Criticism is obviously not hard to come by: UNC, recently reported, created fake courses for 18 years to
support sports teams; in a 2011 book, Academically Adrift, sociologists
Arum and Roksa reported tracking over 1,600 students during college, and over
1,000 for a subsequent two years – their overall conclusion was that in four
years students’ acquired knowledge changed little.
The reader can
judge. Tuition at US four-year
institutions overall, for the last dozen years, has increased +69 percent in
current dollars compared to an overall CPI change of +27 percent in the same
period. Only 56 percent of US college/university
students currently graduate within six years. From the aforementioned 1946 Truman Presidential Commission
on Higher Education, roughly two-thirds of its recommendations have never been
adopted by our institutions in almost 70 years, fewer from subsequent
commissions. The presidential
commission of former President H. W. George Bush, produced a 1990 draft report
that was subsequently quashed, never to be seen again. Its concluding paragraph may have been
the reason; from a learned group that included multiple Nobel Laureates, that
paragraph stated, “American colleges and universities are riddled with dry
rot.” Add from the work by Arum
and Roksa, cited above: “…dismaying: Of the students who didn't go immediately into
graduate school, slightly more than a quarter earned above $40,000 a year in a
full-time job two years after graduation. Nearly three-quarters relied on their
parents for at least some financial assistance.”
But simultaneously
our colleges and universities have graduated millions of graduates who have
been equipped to professionally succeed, despite the exceptional glitches to be
expected among 4,140 institutions currently annually graduating 1.8MM with
four-year degrees, and another 1MM with two-year associate degrees. Add, American higher education institutions are
responsible for 14 percent of total US R&D expenditures, arguably
equivalent invention, and far greater levels of if not most of contemporary knowledge
development.
Reform
our system of higher education; a question up for grabs? Our top universities still score eight
places in the world’s top ten list, and represent a fifth of the top 100 in the
world.

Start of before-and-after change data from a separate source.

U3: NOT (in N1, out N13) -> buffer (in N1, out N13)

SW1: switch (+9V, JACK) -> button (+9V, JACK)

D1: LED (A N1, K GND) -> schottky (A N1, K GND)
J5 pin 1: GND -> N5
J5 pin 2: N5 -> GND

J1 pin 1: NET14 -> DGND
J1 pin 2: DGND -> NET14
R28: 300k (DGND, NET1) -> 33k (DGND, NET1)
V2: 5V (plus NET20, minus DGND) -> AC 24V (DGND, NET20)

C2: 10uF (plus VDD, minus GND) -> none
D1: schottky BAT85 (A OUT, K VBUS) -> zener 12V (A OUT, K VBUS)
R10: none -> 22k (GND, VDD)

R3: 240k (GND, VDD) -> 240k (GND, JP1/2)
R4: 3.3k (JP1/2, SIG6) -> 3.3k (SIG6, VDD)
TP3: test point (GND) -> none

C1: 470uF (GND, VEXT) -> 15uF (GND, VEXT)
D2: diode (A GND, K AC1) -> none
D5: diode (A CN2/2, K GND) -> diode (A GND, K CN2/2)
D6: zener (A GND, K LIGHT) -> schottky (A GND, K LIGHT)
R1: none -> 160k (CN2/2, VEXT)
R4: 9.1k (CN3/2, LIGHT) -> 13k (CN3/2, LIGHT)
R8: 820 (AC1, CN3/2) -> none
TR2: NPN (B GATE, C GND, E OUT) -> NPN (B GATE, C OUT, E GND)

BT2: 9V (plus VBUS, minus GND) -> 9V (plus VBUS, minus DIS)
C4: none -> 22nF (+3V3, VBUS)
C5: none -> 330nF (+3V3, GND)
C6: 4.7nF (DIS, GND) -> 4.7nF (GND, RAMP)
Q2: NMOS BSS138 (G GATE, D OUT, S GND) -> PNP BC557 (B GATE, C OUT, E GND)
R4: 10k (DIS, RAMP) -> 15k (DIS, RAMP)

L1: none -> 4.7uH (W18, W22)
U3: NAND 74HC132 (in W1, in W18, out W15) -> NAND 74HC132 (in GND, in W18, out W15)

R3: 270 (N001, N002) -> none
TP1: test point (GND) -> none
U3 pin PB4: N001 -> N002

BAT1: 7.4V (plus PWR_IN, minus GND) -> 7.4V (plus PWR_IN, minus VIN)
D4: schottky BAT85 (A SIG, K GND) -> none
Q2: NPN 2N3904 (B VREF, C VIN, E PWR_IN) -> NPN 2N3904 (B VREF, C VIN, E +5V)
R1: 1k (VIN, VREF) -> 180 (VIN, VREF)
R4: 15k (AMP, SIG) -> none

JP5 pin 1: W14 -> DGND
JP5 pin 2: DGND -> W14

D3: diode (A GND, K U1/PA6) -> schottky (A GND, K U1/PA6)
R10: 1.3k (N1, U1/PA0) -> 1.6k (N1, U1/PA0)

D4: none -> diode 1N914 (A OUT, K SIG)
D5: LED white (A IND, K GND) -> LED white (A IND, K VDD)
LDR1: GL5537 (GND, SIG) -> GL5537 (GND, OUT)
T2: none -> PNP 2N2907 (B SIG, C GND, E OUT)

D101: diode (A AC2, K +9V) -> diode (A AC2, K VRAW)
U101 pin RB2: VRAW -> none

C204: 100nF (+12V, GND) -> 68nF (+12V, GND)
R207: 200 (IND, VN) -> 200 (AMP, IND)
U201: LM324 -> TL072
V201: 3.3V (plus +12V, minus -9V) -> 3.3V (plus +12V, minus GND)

The key implications then
for reform appear to focus on: The
equitable accessibility of our collegiate schools to all qualified; performance
in holding and graduating those who enter; the productivity of those
institutions’ deployment of assets; finding mechanisms to reflect the
interdependencies between higher education and institutions both feeding it and
employing its graduates; given the growth in size and complexity of our
institutions, whether traditional academic organizational structure needs
updating; whether present board/trustee oversight is now intellectually
adequate for oversight, and whether other infrastructures are needed; and the
wisdom of present academic leadership scenarios for future demands on higher
learning.
One
assertion that appears defensible, reforming our colleges and universities if
necessary does not appear to be the stuff of public K-12 reform; indeed, the
prospect of the crudity of present reform tactics being employed in that venue, including the
proposed but ill-conceived Obama/Duncan ranking schemes, is venal.
There
appears grist for future Edunationredux blogs, and room for debate.